== DOCUMENT EXCERPT ==
The postal department makes money on only three of the 20 services it offers: competition post cards, foreign mail and insurance (the postal life insurance scheme for individuals in rural areas and government employees).
Back-of-the-envelope calculations indicate that if the DoP earns a combined profit of Rs 28.66 per transaction on the three services (Rs 2 per competition post card; Rs 6 for each international mail; Rs 20.66 on every insurance transaction), it loses Rs 178.98 on the remaining 17 services such as post cards, Speed Post and so on.
It's not as if DoP hasn't tried to stem the bleeding. A few years ago it hiked rates of its products -- but that backfired. The biggest casualty was the competition post card (used for replying to competitions on TV), when its price more than doubled from Rs 4 in 1999 to Rs 10 in 2002.
TV channels switched to toll-free numbers and SMS on mobile phones, which were faster and cheaper. Competition post cards never recovered: consider the volumes in just one circle -- Maharashtra. From close to 48,000 cards in 2002, sales of competition post cards crashed to 7,358 last year.
It's all about the money
Meanwhile, the other services continued to bleed the organisation dry. Consider the composition of mail traffic: close to 90 per cent is unregistered and includes everything from the no-frills post card and inland letters to envelopes.
But the department took a hit on its margins because of these services. For instance, it costs Rs 6.11 to deliver a post card costing Rs 0.50.
Then DoP started accepting advertisements on the backs of postcards. But even that could help only so much: it charges Rs 2 for an ad on a Rs 0.25 "Meghdoot" postcard. In 2002, Media Post, which also includes ads on mail vans and post boxes, earned just Rs 58.2 crore (Rs 582 million), a 4 per cent fall over the previous year.
Perhaps naturally, then, it made sense to focus on higher-end offering such as Speed Post and Business Post. Here the DoP had to learn from past mistakes. Speed Post was launched in 1986 to tackle the intensifying competition from the courier industry, but the service was a slow mover.
"As a public sector product we did not have the flexibility to offer discounts to large clients," points out a DoP official. So, where Speed Post charged Rs 20 for a local courier weighing under 200 gm, private courier services offered competition-killer rates of Rs 5 to Rs 10 for the same service.
Still, Speed Post did brush up its act. From the initial 20-odd offices across India, the service is now available in over 1,000 centres.
Even the earlier restrictions in terms of weight (consignments had to weigh less than 20 kg) have been relaxed and incentives such as insurance for corporate clients thrown in.
As a result, the revenue from Speed Post climbed by 30 per cent from Rs 151.4 crore (Rs 1.51 billion) to Rs 196.5 crore (Rs 1.96 billion) in 2001-02.
Then there's Business Post, which offers end-to-end mailing services such as pasting addresses, franking of envelopes and despatch. It has quickly become the second-largest contributor of revenue (after Speed Post) for business development activities, bringing in Rs 166 crore (Rs 1.66 billion) in 2001-02.
It's helped that the DoP has decentralised business development efforts. Each of the 23 circles have been given targets to strike exclusive business deals.
The Maharashtra circle now accounts for 20 per cent of the total revenues of the DoP -- last fiscal year, it earned a bit over Rs 225 crore (Rs 2.25 billion) from business development activities. That's short of the target of Rs 250 crore (Rs 2.5 billion), but still a growth of nearly 300 per cent in a four-year time-frame.
The DoP is also playing on its strengths. Of its 155,000 post offices, only 16,000 are in urban areas.

Stored items:

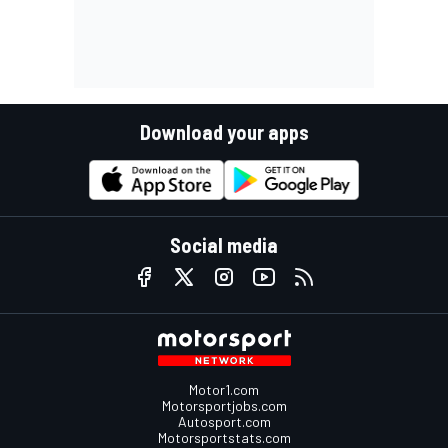
Download your apps
Social media
Motor1.com
Motorsportjobs.com
Autosport.com
Motorsportstats.com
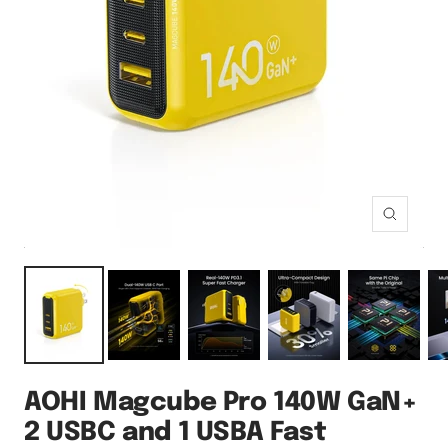
Zoom
AOHI Magcube Pro 140W GaN+
2 USBC and 1 USBA Fast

== PROBLEM TO WORK ON ==
Continue the article on the postal department's finances, starting after its final sentence.

== OUTPUT OF THE EXERCISE ==
In rural areas, the post office already was a savings facilitator that accepted deposits through the Public Provident Fund, Kisan Vikas Patra, monthly income plans and similar savings schemes. So there was no shortage of people visiting the post office.
Using this as a starting point, the DoP moved to be a retail front for private financial service providers.
The first break in business came through Western Union Money Transfer in 2001, when the post office became an avenue through which money orders from across the globe could be remitted.
At present, with 4,000 post offices offering the facility, the post office has become Western Union's largest partner in India -- 40 per cent of its10,000 outlets in India belong to India Post.
The DoP is now designing a backward integration plan, to cover the entire chain from printing to posting of business literature (bills to mailers) and is considering entering into alliances with printing companies.
This will help improve our margins better," says Noorjehan. While Parliament debates on an amendment bill that could give post offices the power to regulate the private courier industry, the DoP is working to become letter perfect.
'Build on existing strengths'
Thomas Matthew, Managing Director, UPS Jet Air Express India
India Post should strive and improve on its core competency, the business of post, to make it successful before it ventures into new services.
There are clear advantages that are waiting to be leveraged. India Post delivers almost 80 per cent of the combined domestic mail and package traffic in the country today, due to its reach in the interiors of India.
It will take a long time for private players to catch up since these companies will never get into providing mail services as a standard offering.
In the US, UPS handles almost as much traffic as the US postal services. But that's after UPS has been in the country for almost 100 years.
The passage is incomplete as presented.